* [Activities]
#1 In the sculpture review, what materials is Christina Frank's Pram made from?
#2 Reproduce the stretch of the sculpture review from "Christina Frank’s Pram" through "from this scenario.".

* [Text for analysis]
[Start of Attachment]

Christina Frank takes a contrasting approach with a work called Pram. As the name suggests, the sculpture is based on a baby’s pram, but made from chicken wire, wool, twigs and leaves. It’s a fragile-looking object with an inherent pathos, suggesting a child that has left the nest. The piece gains a lot from being positioned in front of a brick bungalow, with a Hills Hoist in the background. Seen from a distance it’s a perfect, melancholy vignette of suburbia. I couldn’t help thinking of that early Jeffrey Smart painting, Holiday resort (1946), in which a pram stands unattended on a piece of sandy, barren soil. There was also a suggestion of Craig Handley’s dreamlike suburban pictures.
Christina Frank’s Pram sculpture.Credit:Aine Bennett
Frank’s Pram is a poetic object, but Orest Keywan’s Eastern Gate is a poetic abstraction. A tall thin gateway made from pieces of iron and painted white in a rough, splashy manner, it’s a simple demarcation of space that opens an imaginary portal in air. It’s the essence of every gate, door or archway you’ve ever seen, but there is no supporting structure, no building or wall attached. It stands like a fragment of ghost architecture, a metal frame that speaks less about itself than about everything that’s absent from this scenario.
Simon Reece, high watermark – target anemonesCredit:Aine Bennett
The prize this year, of relatively modest proportions, went to Anna Dudek for After Chinati, an arrangement of three large perspex cubes inside an abandoned pavilion that appears to have once been a greenhouse. The cubes refer to the American minimalist, Donald Judd, whose modular sculptures are exhibited en masse by the Chinati Foundation, in the town of Marfa, Texas.
After Chinati is a work that probably works best on a sunny day when beams of light are filtered through the perspex, splashing colours on the ground. It also gains from the grid-like shadows cast by the roof panels. Dudek gives us a carnivalesque reconsideration of Judd’s austere cubes. In place of those obdurate, geometric solids she has created three weightless, translucent cubes, pierced by light on all sides, radiating colour like prisms.
Anna Dudek’s After Chinati, winner of the 2021 Les Sculptures Refusees prize.Credit:
As with every art exhibition in which there’s a prize involved, there’s no meaningful way of comparing works as diverse as Akira Kamada’s Requiem – a circle of smooth, burnt tree trunks lying on the grass, with say, Simon Hodgson’s Kilro, a yellow, abstract sculpture. The first harks back to the recent bushfires, the second is rigorously formal in its aims. Is wood better than steel? Is content more virtuous than pure abstraction? If we could make such cut and dried distinctions there’d be very little incentive to keep looking at mixed exhibitions.

[End of Attachment]

* [Data]
[Start of Attachment]

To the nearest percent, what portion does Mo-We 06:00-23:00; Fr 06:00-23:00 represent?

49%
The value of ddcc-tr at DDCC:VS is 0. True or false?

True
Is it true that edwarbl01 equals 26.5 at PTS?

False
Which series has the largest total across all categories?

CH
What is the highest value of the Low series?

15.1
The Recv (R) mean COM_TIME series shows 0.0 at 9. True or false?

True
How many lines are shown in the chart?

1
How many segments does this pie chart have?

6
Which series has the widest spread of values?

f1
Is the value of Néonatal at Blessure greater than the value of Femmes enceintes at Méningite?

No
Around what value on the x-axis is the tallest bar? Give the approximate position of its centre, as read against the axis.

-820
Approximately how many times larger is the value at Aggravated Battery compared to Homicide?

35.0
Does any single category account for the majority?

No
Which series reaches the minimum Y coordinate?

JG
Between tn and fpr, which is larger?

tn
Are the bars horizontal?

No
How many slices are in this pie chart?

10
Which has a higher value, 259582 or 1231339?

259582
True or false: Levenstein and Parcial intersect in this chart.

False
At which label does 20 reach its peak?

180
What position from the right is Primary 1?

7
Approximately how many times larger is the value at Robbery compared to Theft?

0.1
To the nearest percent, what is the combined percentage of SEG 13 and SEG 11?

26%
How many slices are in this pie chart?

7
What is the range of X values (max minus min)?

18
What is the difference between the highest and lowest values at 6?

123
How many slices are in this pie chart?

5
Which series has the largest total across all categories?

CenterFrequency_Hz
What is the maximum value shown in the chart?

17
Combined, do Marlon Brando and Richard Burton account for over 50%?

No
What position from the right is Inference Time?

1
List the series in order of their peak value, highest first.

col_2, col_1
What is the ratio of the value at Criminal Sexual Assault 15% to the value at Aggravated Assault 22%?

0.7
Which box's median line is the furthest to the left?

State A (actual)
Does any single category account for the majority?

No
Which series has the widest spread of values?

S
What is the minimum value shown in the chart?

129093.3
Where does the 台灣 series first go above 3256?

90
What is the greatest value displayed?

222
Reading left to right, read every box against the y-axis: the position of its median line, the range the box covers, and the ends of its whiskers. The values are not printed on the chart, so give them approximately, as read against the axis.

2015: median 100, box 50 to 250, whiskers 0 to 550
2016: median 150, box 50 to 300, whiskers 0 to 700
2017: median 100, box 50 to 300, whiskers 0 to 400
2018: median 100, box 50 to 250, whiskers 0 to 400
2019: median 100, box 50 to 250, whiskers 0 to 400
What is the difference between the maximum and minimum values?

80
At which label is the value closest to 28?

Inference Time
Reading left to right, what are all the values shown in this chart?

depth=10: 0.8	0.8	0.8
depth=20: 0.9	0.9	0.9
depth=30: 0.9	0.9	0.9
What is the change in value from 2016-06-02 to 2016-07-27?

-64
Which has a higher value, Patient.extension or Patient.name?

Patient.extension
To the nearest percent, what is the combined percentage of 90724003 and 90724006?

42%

[End of Attachment]

* [Exercise responses]
#1 Chicken wire, wool, twigs and leaves.

#2
Christina Frank’s Pram sculpture.Credit:Aine Bennett
Frank’s Pram is a poetic object, but Orest Keywan’s Eastern Gate is a poetic abstraction. A tall thin gateway made from pieces of iron and painted white in a rough, splashy manner, it’s a simple demarcation of space that opens an imaginary portal in air. It’s the essence of every gate, door or archway you’ve ever seen, but there is no supporting structure, no building or wall attached. It stands like a fragment of ghost architecture, a metal frame that speaks less about itself than about everything that’s absent from this scenario.